ARTICLE ::

## Begin

I May Never Milk a Goat and That’s OK!

It’s been awhile since my last post. Let me tell you why. I got a little distracted. In the depths of my winter despair, I had come to the conclusion that I was never going to leave the house again. Every single day I’d look out the window and it would be more snow, more whiteouts, and more bone-chilling cold. I was sure that I was on the set of The Day After Tomorrow Pt. 2. As a result, I spent a lot of time looking at Pinterest. I have a love/hate relationship with that site, but that’s a whole different story. One day as I was looking at pins of fantastic (and unrealistic) ideas, I came across a link for modern-day homesteading. OK, I know what you’re thinking, and trust me, I’m not turning into a pioneer or anything. At least not anymore. I came to my senses rather quickly when I realized the amount of work involved in that lifestyle. BUT… I did find some really good ideas on these sites. So I decided that hell, if these women could grow their own vegetables, raise and slaughter their own animals and sew clothing for their huge gang of children, I could too. All of the information on the topic made sense to me because I was SURE that I’d never see civilization again. I thought it was about time I learned how to kick it old school. REALLY old school. It must have been a complete mental breakdown or a case of severe cabin fever that led me to believe that I could start making crap from scratch. But regardless, it kept me occupied for awhile. First I started making bread. It wasn’t that hard, and it was really worth the time and effort. Then I decided to make my own cheese, which let me tell you, is NEVER a good idea. After that fail I decided that since I was never going to make cheese from the milk of a goat (which of course I would raise and milk myself), that I’d start canning. I know a lot of people who do this. To me it was always an insane idea. I buy jars of tomatoes. I do not spend hours packing them myself. But I kept clicking link after link… After that, I decided that it would be my mission to can my own tomatoes and prove that I too can spend hours doing something that I can easily buy at Costco. (I’m hoping that I will be able to taste a monumental difference thus justifying the massive amount of time, work and money I’ve thrown into this whole hair-brained idea.)

## End

INFORMATION SUPPLIED ::
## Begin

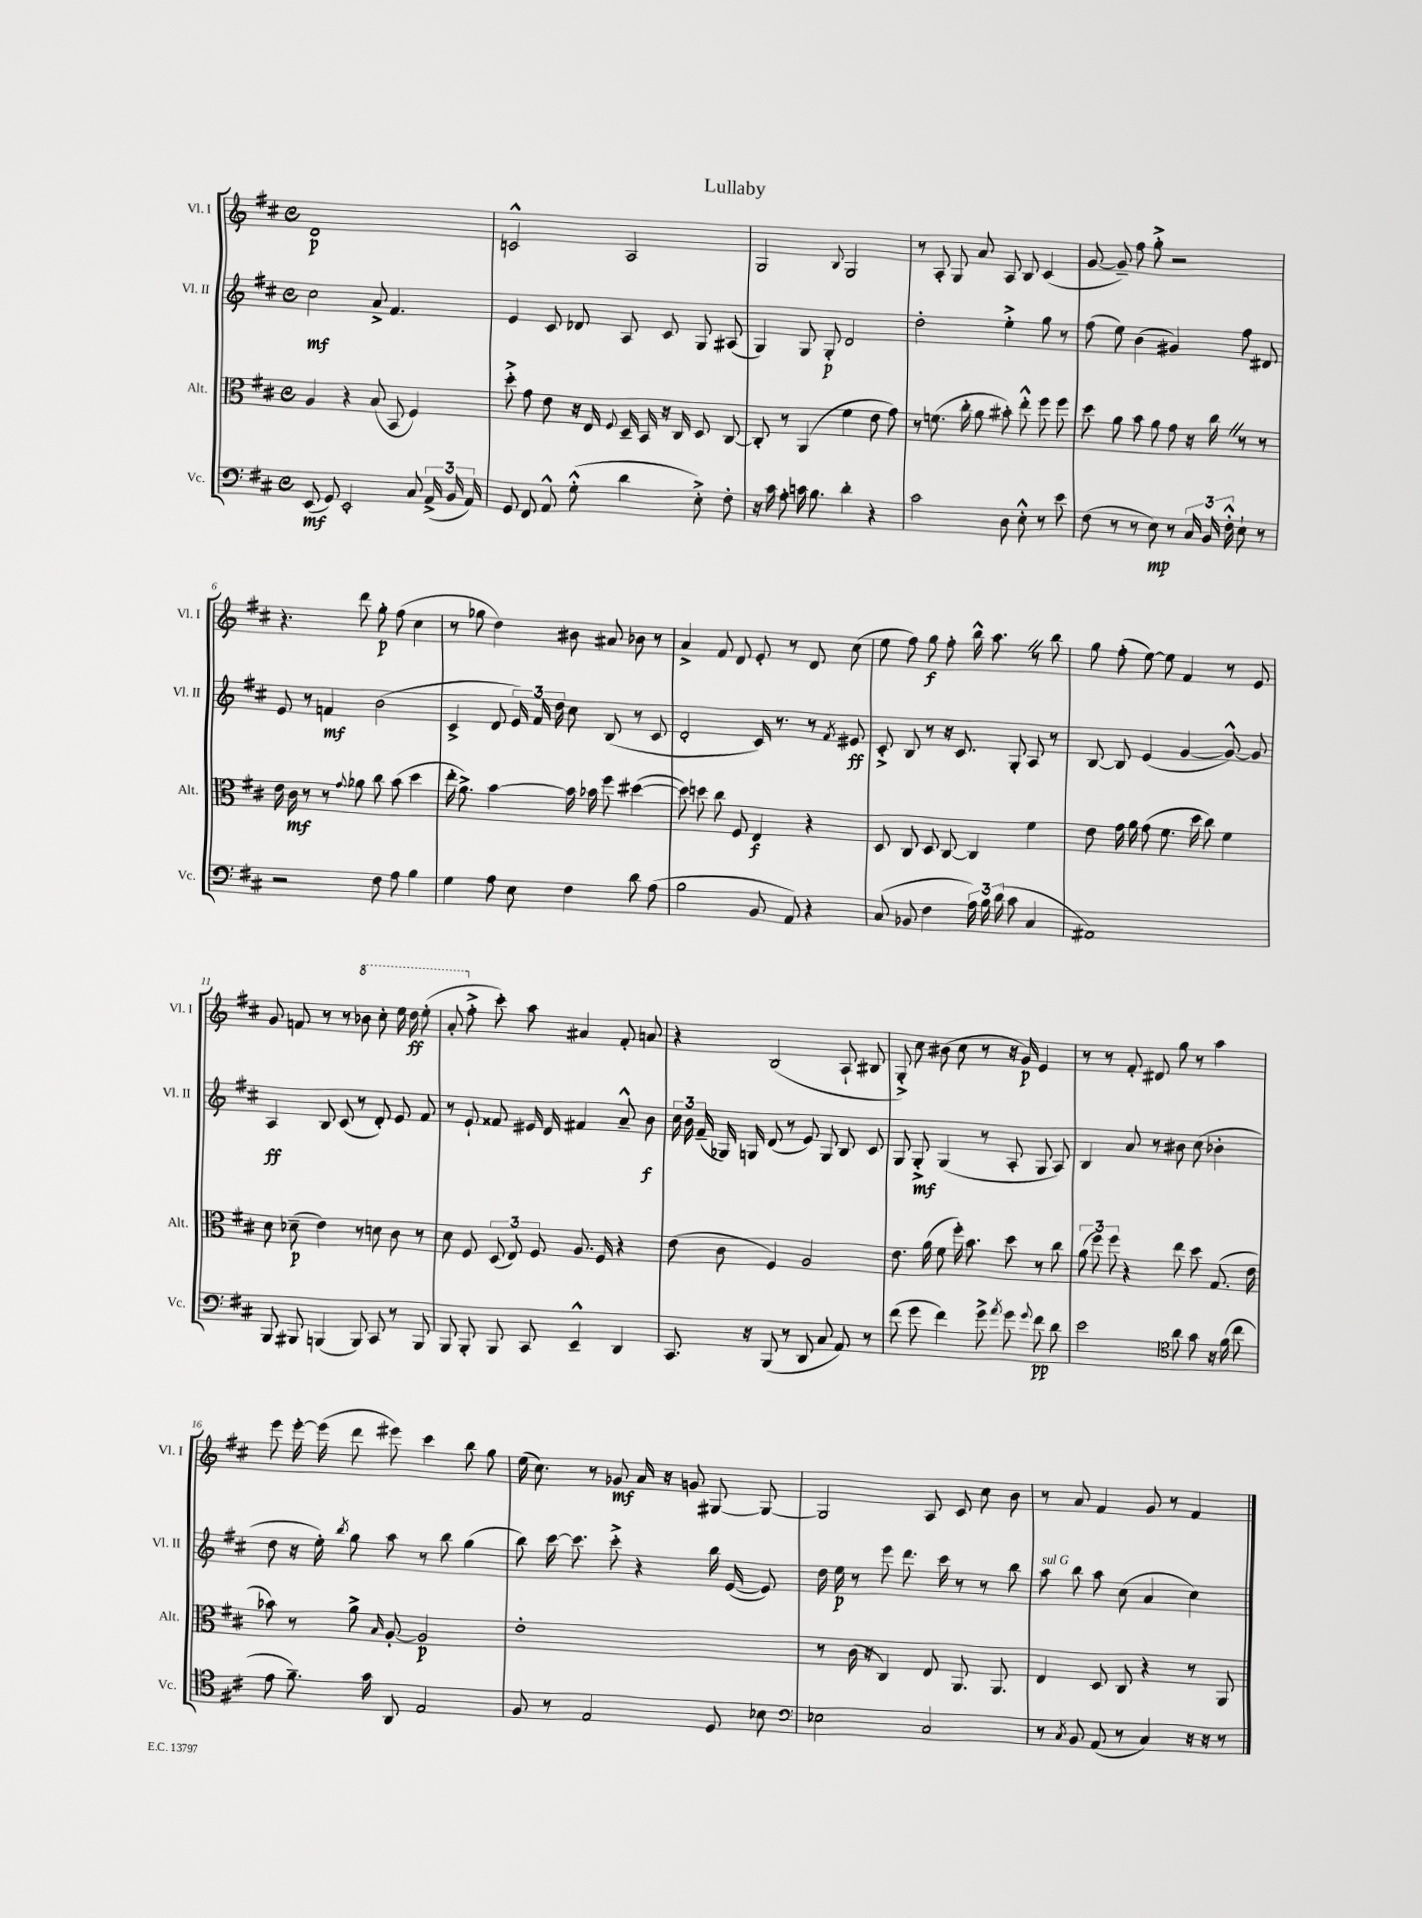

**kern	**dynam	**kern	**dynam	**kern	**dynam	**kern	**dynam
*part4	*part4	*part3	*part3	*part2	*part2	*part1	*part1
*staff4	*staff4	*staff3	*staff3	*staff2	*staff2	*staff1	*staff1
*I"Vc.	*	*I"Alt.	*	*I"Vl. II	*	*I"Vl. I	*
*I'Vc.	*	*I'Alt.	*	*I'Vl. II	*	*I'Vl. I	*
*clefF4	*	*clefC3	*	*clefG2	*	*clefG2	*
*k[f#c#]	*	*k[f#c#]	*	*k[f#c#]	*	*k[f#c#]	*
*M4/4	*	*M4/4	*	*M4/4	*	*M4/4	*
*met(c)	*	*met(c)	*	*met(c)	*	*met(c)	*
=1	=1	=1	=1	=1	=1	=1	=1
(8EE/	mf	4A/	.	2cc#\	mf	1d	p
8GG/)	.	.	.	.	.	.	.
2EE'/	.	4r	.	.	.	.	.
.	.	(8B/	.	8a^/	.	.	.
.	.	8BB/	.	4.f#/	.	.	.
8C#/	.	4F#/)	.	.	.	.	.
(24AA^/	.	.	.	.	.	.	.
24BB/	.	.	.	.	.	.	.
24AA/)	.	.	.	.	.	.	.
=2	=2	=2	=2	=2	=2	=2	=2
8GG/	.	8dd'^\	.	4e/	.	2cn^^/	.
8FF#/	.	8g\	.	.	.	.	.
8AA^^/	.	8e\	.	8c#/	.	.	.
(8G'^^\	.	16r	.	8d-X/	.	.	.
.	.	16E/	.	.	.	.	.
.	.	8qqF#/	.	.	.	.	.
4d\	.	16D~/	.	8A/	.	2A/	.
.	.	16BB/	.	.	.	.	.
.	.	16r	.	8c#/	.	.	.
.	.	16C#/	.	.	.	.	.
8E'^\)	.	8D/	.	8G/	.	.	.
8F#'\	.	[8C#/	.	(8A#X/	.	.	.
=3	=3	=3	=3	=3	=3	=3	=3
16r	.	8C#'/]	.	4G/)	.	2G/	.
16c#\	.	.	.	.	.	.	.
8A'\	.	8r	.	.	.	.	.
16cn\	.	(4AA/	.	8G/	.	.	.
8.B\	.	.	.	.	.	.	.
.	.	.	.	8G'/	p	.	.
.	.	.	.	.	.	8qqB/	.
4d'\	.	4f#\	.	2d/	.	2G/	.
4r	.	8e\	.	.	.	.	.
.	.	8g\)	.	.	.	.	.
=4	=4	=4	=4	=4	=4	=4	=4
2c#\	.	8r	.	2dd'\	.	8r	.
.	.	(8.fn\	.	.	.	8A'/	.
.	.	.	.	.	.	8G/	.
.	.	16cc#'\	.	.	.	.	.
.	.	8a\	.	.	.	8a/	.
8D\	.	8b#X'\)	.	4ee'^\	.	8A/	.
8E'^^\	.	8ee'^^\	.	.	.	8B/	.
8r	.	8ff#\	.	8gg\	.	(4c#/	.
8e\	.	8ff#\	.	8r	.	.	.
=5	=5	=5	=5	=5	=5	=5	=5
(8F#\	.	8dd\	.	(8ff#\	.	[8g/	.
8r	.	8a\	.	8ee\)	.	8g~/])	.
8r	.	8b\	.	(4b\	.	8ff#\	.
8E\)	mp	8a\	.	.	.	8gg'^\	.
8r	.	8g\	.	4g#X/)	.	2r	.
24C#/	.	16r	.	.	.	.	.
24BB/	.	.	.	.	.	.	.
.	.	16cc#Z\	.	.	.	.	.
24F#'^^\	.	.	.	.	.	.	.
8E`\	.	8r	.	8ff#\	.	.	.
8r	.	8r	.	8d#X/	.	.	.
!!LO:LB:g=z
=6	=6	=6	=6	=6	=6	=6	=6
2r	.	16e\	.	8e/	.	4.r	.
.	.	16c#\	mf	.	.	.	.
.	.	8r	.	8r	.	.	.
.	.	8r	.	4fn/	mf	.	.
.	.	8qqg/	.	.	.	.	.
.	.	8a-X\	.	.	.	8ddd\	.
8F#\	.	8cc#\	.	(2b\	.	8gg'\	p
8A\	.	(8b\	.	.	.	(8ff#\	.
4B\	.	4dd\	.	.	.	4cc#\	.
=7	=7	=7	=7	=7	=7	=7	=7
4G\	.	16ee'\	.	4c#^/	.	8r	.
.	.	8.a^\)	.	.	.	.	.
.	.	.	.	.	.	8gg-X\	.
8A\	.	[4b\	.	8d/	.	4dd\)	.
8E\	.	.	.	24e/)	.	.	.
.	.	.	.	24f#/	.	.	.
.	.	.	.	24dd\	.	.	.
4F#\	.	16b\]	.	8cc#\	.	8b#X\	.
.	.	16b-X\	.	.	.	.	.
.	.	8ff#\	.	(8B/	.	8a#X/	.
8d\	.	([4dd#X\	.	8r	.	8b-X\	.
(8A\	.	.	.	8c#/	.	8r	.
=8	=8	=8	=8	=8	=8	=8	=8
2B\	.	8dd#\])	.	2d'/	.	4a^/	.
.	.	8ddn\	.	.	.	.	.
.	.	8cc#\	.	.	.	8f#/	.
.	.	8F#/	.	.	.	8d/	.
8BB/	.	4E/	f	16c#/)	.	8e'/	.
.	.	.	.	8.r	.	.	.
8AA/)	.	.	.	.	.	8r	.
4r	.	4r	.	8r	.	8d/	.
.	.	.	.	8qf#/	.	.	.
.	.	.	.	8e#X/	ff	(8cc#\	.
=9	=9	=9	=9	=9	=9	=9	=9
(8C#/	.	8D/	.	8c#'^/	.	8ee\	.
8BB-X/	.	8C#/	.	8B/	.	8ff#\)	.
4F#\	.	8D/	.	8r	.	8gg\	f
.	.	[8C#/	.	16r	.	8ff#'\	.
.	.	.	.	8.c#/	.	.	.
24A\)	.	4C#/]	.	.	.	16bb^^\	.
24B\	.	.	.	.	.	.	.
.	.	.	.	.	.	8.aaZ\	.
(24d\	.	.	.	.	.	.	.
8c#\	.	.	.	8G'/	.	.	.
4C#/	.	4f#\	.	8A/	.	8r	.
.	.	.	.	8r	.	8bb\	.
=10	=10	=10	=10	=10	=10	=10	=10
1AA#X)	.	8e\	.	[8B/	.	8gg\	.
.	.	16g\	.	8B/]	.	(8ff#'\	.
.	.	16a\	.	.	.	.	.
.	.	(8g\	.	(4e/	.	[8ee\)	.
.	.	8.f#\	.	.	.	8ee\]	.
.	.	.	.	[4g/	.	4f#/	.
.	.	16dd\	.	.	.	.	.
.	.	8cc#\)	.	.	.	.	.
.	.	4f#\	.	8g^^/_)	.	8r	.
.	.	.	.	8g/]	.	8e/	.
!!LO:LB:g=z
=11	=11	=11	=11	=11	=11	=11	=11
8BBB/	.	8d\	.	4A/	ff	8g/	.
8BBB#X/	.	(8d-X~\	p	.	.	8fn/	.
(4BBBn/	.	4e\)	.	8B/	.	8r	.
.	.	.	.	(8c#/	.	8r	.
*	*	*	*	*	*	*8va	*
8BBB/)	.	8r	.	8r	.	8bb-X\	.
8CC#/	.	8dn\	.	8d'/)	.	8ccc#'\	.
8r	.	8c#\	.	8e/	.	16eee\	.
.	.	.	.	.	.	16ddd\	ff
8BBB/	.	8r	.	8f#/	.	(8eee'\	.
=12	=12	=12	=12	=12	=12	=12	=12
8BBB/	.	8d\	.	8r	.	8aa'/	.
*	*	*	*	*	*	*X8va	*
8BBB'/	.	8F#/	.	8e`/	.	8ff#'^\	.
8BBB/	.	(12D/	.	8f##X/	.	8ccc#'\)	.
.	.	12E/)	.	.	.	.	.
8CC#/	.	.	.	16e#X/	.	8aa\	.
.	.	12F#/	.	.	.	.	.
.	.	.	.	16d/	.	.	.
4EE~^^/	.	8.A/	.	4f#X/	.	4a#X/	.
.	.	16F#/	.	.	.	.	.
4DD/	.	4r	.	8a~^^/	.	8f#'/	.
.	.	.	.	8b\	f	8an/	.
=13	=13	=13	=13	=13	=13	=13	=13
8.CC#/	.	(8e\	.	24cc#\	.	4r	.
.	.	.	.	24b\	.	.	.
.	.	.	.	(24f#~/	.	.	.
.	.	8c#\	.	16G-X/)	.	.	.
16r	.	.	.	16Gn/	.	.	.
(8BBB/	.	4F#/)	.	(8d/	.	(2B/	.
8r	.	.	.	8r	.	.	.
8DD/	.	2A/	.	8e/)	.	.	.
8C#/	.	.	.	8G/	.	.	.
8AA/)	.	.	.	8B/	.	8A`/	.
8r	.	.	.	8c#/	.	8B#X/	.
=14	=14	=14	=14	=14	=14	=14	=14
(8f#\	.	8.e\	.	8G/	.	8G'^/)	.
8g\	.	.	.	8G'^/	mf	8cc#\	.
.	.	(16a\	.	.	.	.	.
4f#\)	.	8f#\	.	(4G/	.	(8b#X\	.
.	.	16ff#'\)	.	.	.	8cc#\	.
.	.	8.b\	.	.	.	.	.
8g^\	.	.	.	8r	.	8r	.
8qa/	.	.	.	.	.	.	.
8g\	.	8dd\	.	8A'/	.	16r	.
.	.	.	.	.	.	16g/)	p
8qqg/	.	.	.	.	.	.	.
8f#\	pp	8r	.	8G/	.	4e/	.
8d\	.	8cc#\	.	8A/)	.	.	.
=15	=15	=15	=15	=15	=15	=15	=15
2e\	.	(12a\	.	4B/	.	8r	.
.	.	12ff#\)	.	.	.	.	.
.	.	.	.	.	.	8r	.
.	.	12ff#\	.	.	.	.	.
.	.	4r	.	8a/	.	8f#'/	.
.	.	.	.	8r	.	8d#X/	.
*clefC4	*	*	*	*	*	*	*
8a\	.	8ee\	.	8b#X\	.	8gg\	.
8g\	.	8dd\	.	(8cc#\	.	8r	.
16r	.	(8.G/	.	4b-X'\	.	4aa\	.
(16f#\	.	.	.	.	.	.	.
8cc#\	.	.	.	.	.	.	.
.	.	16e\	.	.	.	.	.
!!LO:LB:g=z
=16	=16	=16	=16	=16	=16	=16	=16
8e\	.	8b-X\)	.	8dd\	.	8eee\	.
8.f#~\)	.	8r	.	16r	.	[16eee'\	.
.	.	.	.	16ee'\)	.	(16eee\]	.
.	.	.	.	8qbb/	.	.	.
.	.	8a^\	.	8gg\	.	8ddd\	.
16g\	.	.	.	.	.	.	.
.	.	16qqB/	.	.	.	.	.
8AA/	.	[8A'/	.	8aa\	.	8eee#X\)	.
2E/	.	2A/]	p	8r	.	4ccc#\	.
.	.	.	.	8bb\	.	.	.
.	.	.	.	(4gg\	.	8bb\	.
.	.	.	.	.	.	8gg\	.
=17	=17	=17	=17	=17	=17	=17	=17
8F#/	.	1e'	.	8bb\)	.	(16ee\	.
.	.	.	.	.	.	8.cc#\)	.
8r	.	.	.	[16ccc#\	.	.	.
.	.	.	.	8.ccc#\]	.	.	.
2E/	.	.	.	.	.	8r	.
.	.	.	.	8ccc#'^\	.	8g-X/	mf
.	.	.	.	4r	.	16a/	.
.	.	.	.	.	.	16r	.
.	.	.	.	.	.	8gn/	.
8D/	.	.	.	16bb\	.	[8G#X/	.
.	.	.	.	([16e/	.	.	.
8B-X\	.	.	.	8e/])	.	8G#/_	.
=18	=18	=18	=18	=18	=18	=18	=18
*clefF4	*	*	*	*	*	*	*
2E-X\	.	8r	.	16dd\	.	2G#/]	.
.	.	.	.	16ee\	p	.	.
.	.	(16c#\	.	8r	.	.	.
.	.	16r	.	.	.	.	.
.	.	4C#/)	.	8eee\	.	.	.
.	.	.	.	8.ddd\	.	.	.
2C#/	.	8E/	.	.	.	8A/	.
.	.	.	.	16ccc#\	.	.	.
.	.	8.AA/	.	8r	.	8c#/	.
.	.	.	.	8r	.	8cc#\	.
.	.	8.AA/	.	.	.	.	.
.	.	.	.	8bb\	.	8b\	.
=19	=19	=19	=19	=19	=19	=19	=19
!	!	!	!	!LO:TX:a:i:t=sul G	!	!	!
8r	.	4E/	.	8aa\	.	8r	.
8qC#/	.	.	.	.	.	.	.
8BB/	.	.	.	8bb\	.	8a/	.
(8AA/	.	8D/	.	8aa\	.	4f#/	.
8r	.	8C#/	.	(8cc#\	.	.	.
4C#/)	.	4r	.	4a/	.	8g/	.
.	.	.	.	.	.	8r	.
16r	.	8r	.	4cc#\)	.	4f#/	.
16r	.	.	.	.	.	.	.
8r	.	8AA/	.	.	.	.	.
==	==	==	==	==	==	==	==
*-	*-	*-	*-	*-	*-	*-	*-
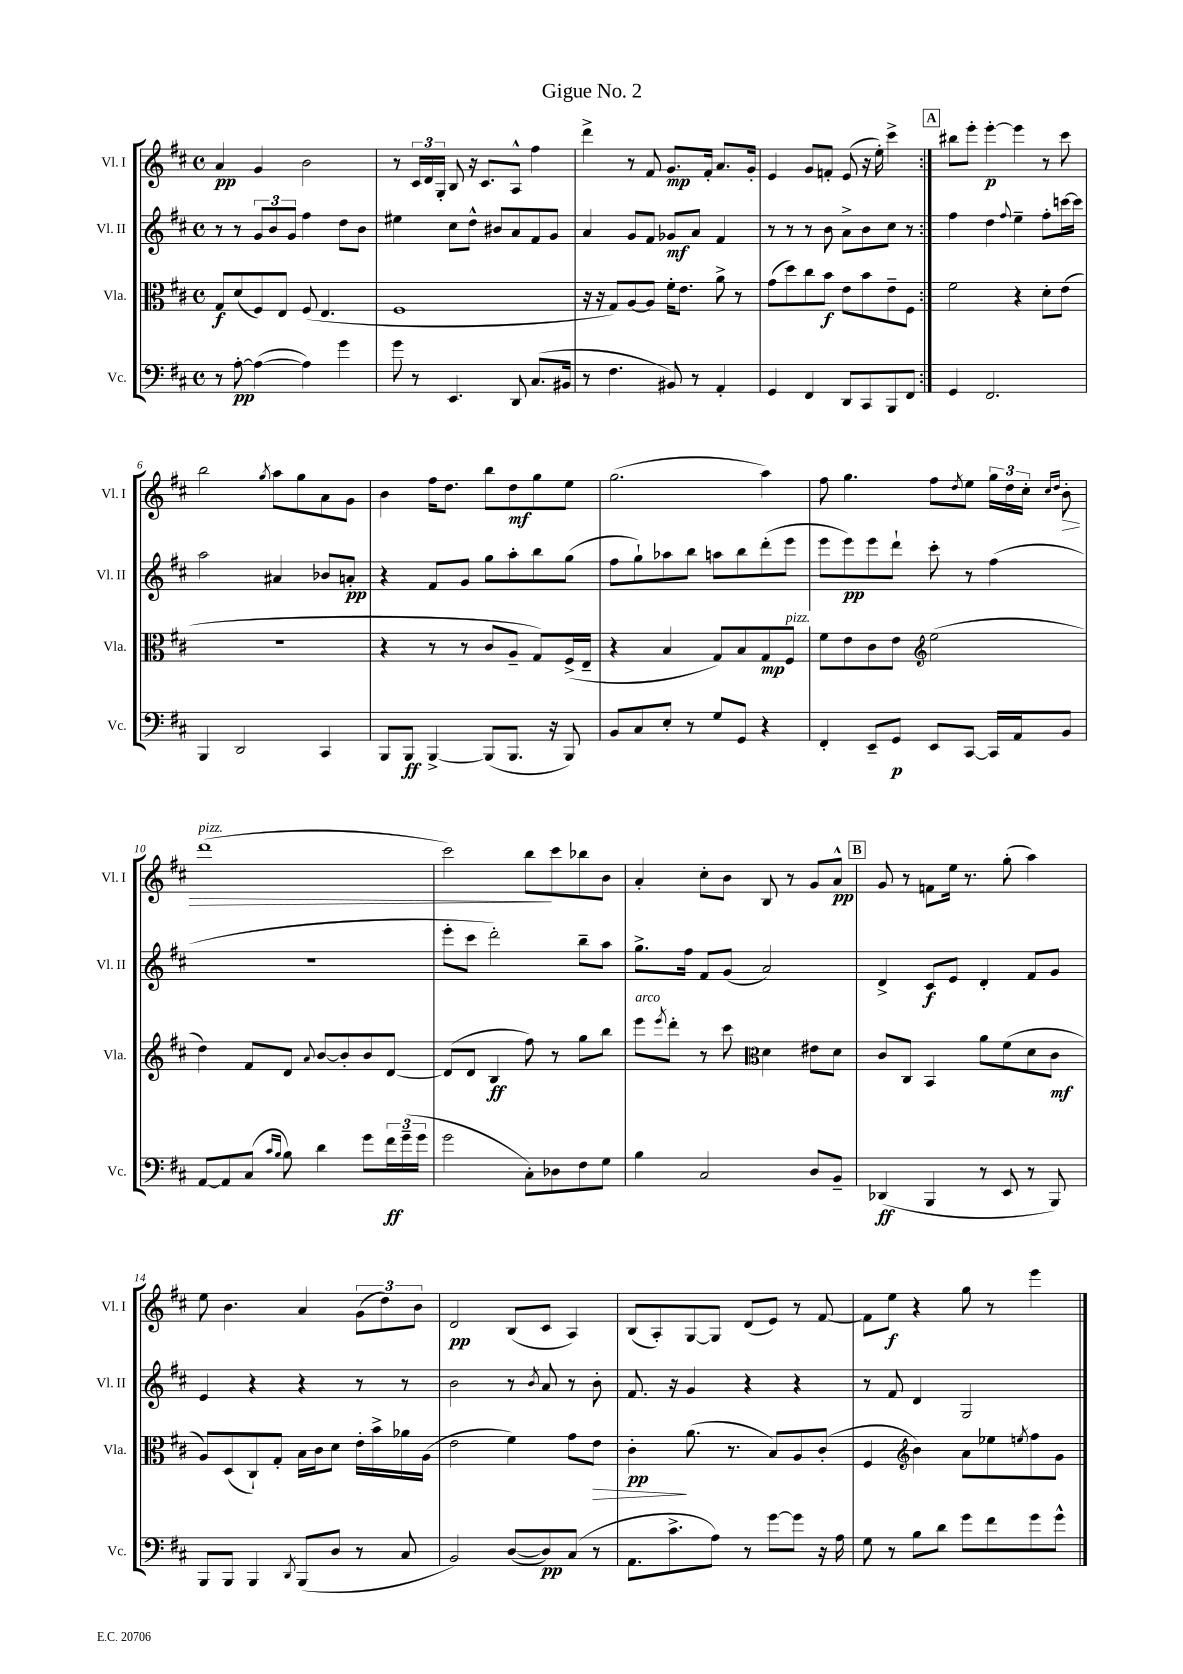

## End

TASK REQUIREMENTS :: In the post about trying homesteading skills, what was the first thing the writer began making from scratch?

OUTPUT FOR THIS TASK :: Bread.